#### [What the task asks]
When you write the records again, keep every line exactly as it was.
****************************************
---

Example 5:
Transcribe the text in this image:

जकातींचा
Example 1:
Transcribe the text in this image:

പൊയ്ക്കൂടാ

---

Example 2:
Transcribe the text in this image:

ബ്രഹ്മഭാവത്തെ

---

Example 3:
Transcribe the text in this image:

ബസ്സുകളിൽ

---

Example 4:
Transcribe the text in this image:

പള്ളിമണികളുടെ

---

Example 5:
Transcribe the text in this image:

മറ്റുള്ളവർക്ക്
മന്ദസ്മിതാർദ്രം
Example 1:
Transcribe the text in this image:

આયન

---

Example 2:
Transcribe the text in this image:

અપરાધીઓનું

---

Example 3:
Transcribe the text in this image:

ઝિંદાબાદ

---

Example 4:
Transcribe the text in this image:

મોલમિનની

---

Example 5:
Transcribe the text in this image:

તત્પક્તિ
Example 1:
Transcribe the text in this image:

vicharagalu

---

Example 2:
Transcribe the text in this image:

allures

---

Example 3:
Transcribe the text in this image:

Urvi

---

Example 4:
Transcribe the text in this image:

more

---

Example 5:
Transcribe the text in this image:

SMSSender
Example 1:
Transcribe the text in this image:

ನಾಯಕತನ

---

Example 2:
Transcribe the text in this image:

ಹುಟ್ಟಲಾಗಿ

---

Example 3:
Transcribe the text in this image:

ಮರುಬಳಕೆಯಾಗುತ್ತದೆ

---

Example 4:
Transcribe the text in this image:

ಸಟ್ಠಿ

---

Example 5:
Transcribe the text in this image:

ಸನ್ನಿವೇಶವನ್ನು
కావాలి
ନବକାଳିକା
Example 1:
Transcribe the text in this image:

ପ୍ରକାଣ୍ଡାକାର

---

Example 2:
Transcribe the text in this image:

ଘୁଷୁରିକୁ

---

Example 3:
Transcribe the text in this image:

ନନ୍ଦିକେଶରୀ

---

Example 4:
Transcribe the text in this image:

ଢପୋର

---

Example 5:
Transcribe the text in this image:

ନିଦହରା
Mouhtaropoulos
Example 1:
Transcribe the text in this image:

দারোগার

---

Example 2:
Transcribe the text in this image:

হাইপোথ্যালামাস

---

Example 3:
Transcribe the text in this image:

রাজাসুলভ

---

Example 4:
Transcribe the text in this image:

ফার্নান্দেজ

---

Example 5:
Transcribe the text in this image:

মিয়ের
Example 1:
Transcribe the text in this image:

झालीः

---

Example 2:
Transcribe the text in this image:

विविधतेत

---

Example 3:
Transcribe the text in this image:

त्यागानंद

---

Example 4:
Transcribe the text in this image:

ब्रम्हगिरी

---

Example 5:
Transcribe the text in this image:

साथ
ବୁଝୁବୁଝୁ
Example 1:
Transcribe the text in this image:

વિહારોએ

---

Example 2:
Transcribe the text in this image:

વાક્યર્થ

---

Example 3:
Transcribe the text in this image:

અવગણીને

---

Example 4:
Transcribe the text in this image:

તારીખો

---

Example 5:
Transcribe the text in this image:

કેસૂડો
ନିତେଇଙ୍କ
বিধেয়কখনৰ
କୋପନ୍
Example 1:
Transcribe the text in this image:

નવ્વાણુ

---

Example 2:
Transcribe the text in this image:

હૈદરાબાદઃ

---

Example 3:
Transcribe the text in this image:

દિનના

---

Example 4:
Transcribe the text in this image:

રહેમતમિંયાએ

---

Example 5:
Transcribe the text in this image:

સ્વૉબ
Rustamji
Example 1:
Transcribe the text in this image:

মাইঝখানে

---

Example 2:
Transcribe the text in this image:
****************************************
#### [Solution below]
---

Example 5:
Transcribe the text in this image:

जकातींचा
Example 1:
Transcribe the text in this image:

പൊയ്ക്കൂടാ

---

Example 2:
Transcribe the text in this image:

ബ്രഹ്മഭാവത്തെ

---

Example 3:
Transcribe the text in this image:

ബസ്സുകളിൽ

---

Example 4:
Transcribe the text in this image:

പള്ളിമണികളുടെ

---

Example 5:
Transcribe the text in this image:

മറ്റുള്ളവർക്ക്
മന്ദസ്മിതാർദ്രം
Example 1:
Transcribe the text in this image:

આયન

---

Example 2:
Transcribe the text in this image:

અપરાધીઓનું

---

Example 3:
Transcribe the text in this image:

ઝિંદાબાદ

---

Example 4:
Transcribe the text in this image:

મોલમિનની

---

Example 5:
Transcribe the text in this image:

તત્પક્તિ
Example 1:
Transcribe the text in this image:

vicharagalu

---

Example 2:
Transcribe the text in this image:

allures

---

Example 3:
Transcribe the text in this image:

Urvi

---

Example 4:
Transcribe the text in this image:

more

---

Example 5:
Transcribe the text in this image:

SMSSender
Example 1:
Transcribe the text in this image:

ನಾಯಕತನ

---

Example 2:
Transcribe the text in this image:

ಹುಟ್ಟಲಾಗಿ

---

Example 3:
Transcribe the text in this image:

ಮರುಬಳಕೆಯಾಗುತ್ತದೆ

---

Example 4:
Transcribe the text in this image:

ಸಟ್ಠಿ

---

Example 5:
Transcribe the text in this image:

ಸನ್ನಿವೇಶವನ್ನು
కావాలి
ନବକାଳିକା
Example 1:
Transcribe the text in this image:

ପ୍ରକାଣ୍ଡାକାର

---

Example 2:
Transcribe the text in this image:

ଘୁଷୁରିକୁ

---

Example 3:
Transcribe the text in this image:

ନନ୍ଦିକେଶରୀ

---

Example 4:
Transcribe the text in this image:

ଢପୋର

---

Example 5:
Transcribe the text in this image:

ନିଦହରା
Mouhtaropoulos
Example 1:
Transcribe the text in this image:

দারোগার

---

Example 2:
Transcribe the text in this image:

হাইপোথ্যালামাস

---

Example 3:
Transcribe the text in this image:

রাজাসুলভ

---

Example 4:
Transcribe the text in this image:

ফার্নান্দেজ

---

Example 5:
Transcribe the text in this image:

মিয়ের
Example 1:
Transcribe the text in this image:

झालीः

---

Example 2:
Transcribe the text in this image:

विविधतेत

---

Example 3:
Transcribe the text in this image:

त्यागानंद

---

Example 4:
Transcribe the text in this image:

ब्रम्हगिरी

---

Example 5:
Transcribe the text in this image:

साथ
ବୁଝୁବୁଝୁ
Example 1:
Transcribe the text in this image:

વિહારોએ

---

Example 2:
Transcribe the text in this image:

વાક્યર્થ

---

Example 3:
Transcribe the text in this image:

અવગણીને

---

Example 4:
Transcribe the text in this image:

તારીખો

---

Example 5:
Transcribe the text in this image:

કેસૂડો
ନିତେଇଙ୍କ
বিধেয়কখনৰ
କୋପନ୍
Example 1:
Transcribe the text in this image:

નવ્વાણુ

---

Example 2:
Transcribe the text in this image:

હૈદરાબાદઃ

---

Example 3:
Transcribe the text in this image:

દિનના

---

Example 4:
Transcribe the text in this image:

રહેમતમિંયાએ

---

Example 5:
Transcribe the text in this image:

સ્વૉબ
Rustamji
Example 1:
Transcribe the text in this image:

মাইঝখানে

---

Example 2:
Transcribe the text in this image:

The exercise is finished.